Re: Motion 10 -- elementary functions
> Date: Mon, 30 Nov 2009 15:07:46 -0500
> To: stds-1788 <stds-1788@xxxxxxxxxxxxxxxxx>
> From: Michel Hack <hack@xxxxxxxxxxxxxx>
> Subject: Motion 10 -- elementary functions
>
> The revised version 10v2.1 looks nice -- except that I don't see how
> my question about ranges with unrepresentable endpoints was addressed
> for the arctrig functions.
>
> This problem becomes acute when we consider several precisions, because
> when converting a result to a higher precision, legitimate values could
> be left out if the listed range was respected strictly in the lower
> precision. So I suppose the listed range should imply outward rounding,
> i.e. use PI/2 instead of \pi/2, where PI is the floating-point number
> closest to but not smaller than mathematical \pi. This may then include
> several representable values outside the strict range when converted to
> higher precision -- but over-inclusion is often to be expected in IA.
>
> I would also prefer to see "compound-1" instead of compound, for no
> loss in general and greatly improved precision for small arguments.

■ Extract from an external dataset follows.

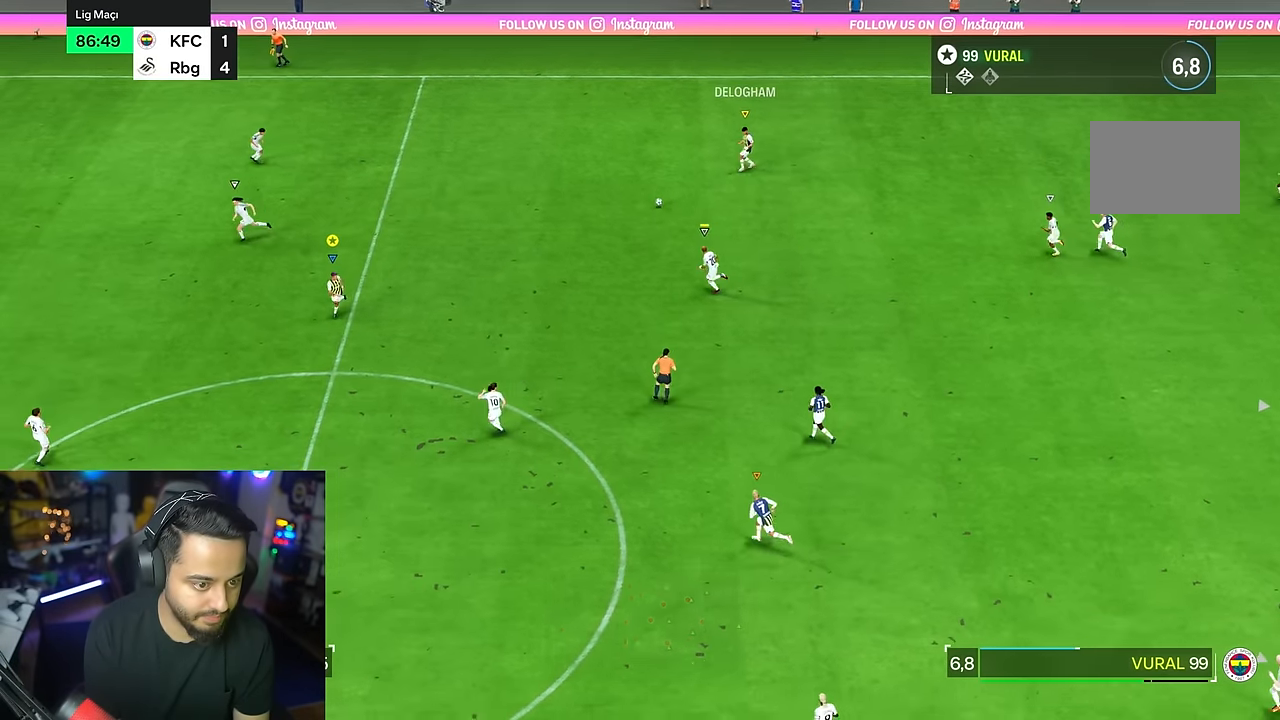
{"dt_ms": 500, "buttons": [], "left_stick": "down", "right_stick": "center", "events": [[250, "left_stick", "down-left"], [433, "left_stick", "down"], [467, "R2", "up"]]}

> (Others have made this point already.)
>
> Michel.
> ---Sent: 2009-11-30 20:20:32 UTC
Michel,
I agree this is a problem.
Even that the problem is made worse by conversion from one
precision to another.
But I would not characterize the problem as an acute one
for us for a couple of reasons.
First, it is typically only a problem if the sequence of
expressions takes one through an arctrig function, further
manipulated with perhaps lesser precision, & then taken back
through a trig function with its smallest pole at an
unrepresentable point. Since the only such trig function
is tangent & since the entire sequence of expressions must
be considered questionable from an intervals perspective,
I suspect that any such user will have to take special
action in the neighborhood of such a problem.
Then, there is the fact that there is nothing we can do
about it. Even a library of correctly rounded (& containing)
functions will suffer from this problem near such a pole.
Indeed, an interval expression as simple as
zz = tan(atan([10^10,10^50]));
will surround the pole if inclusion is to be maintained &
pi/2 rounds up in the working precision. A user that is
expecting zz = [10^10,10^50], or zz = [10^10,+oo] at least
approximately might be surprized if zz = [entire] but it is
in the nature of the calculation not in the nature of the
definition of our trig or arctrig functions.
Therefore, I would have to say that motion 10 IS addressing
this problem as best it can in that correct containment is
the correct answer in this case.
It is true that it might not be what the user expects. It
is true that it might be inconvenient & might have to be
addressed by the user.
It is also true that it is not an acute problem for us.
IMHO, of course...
Dan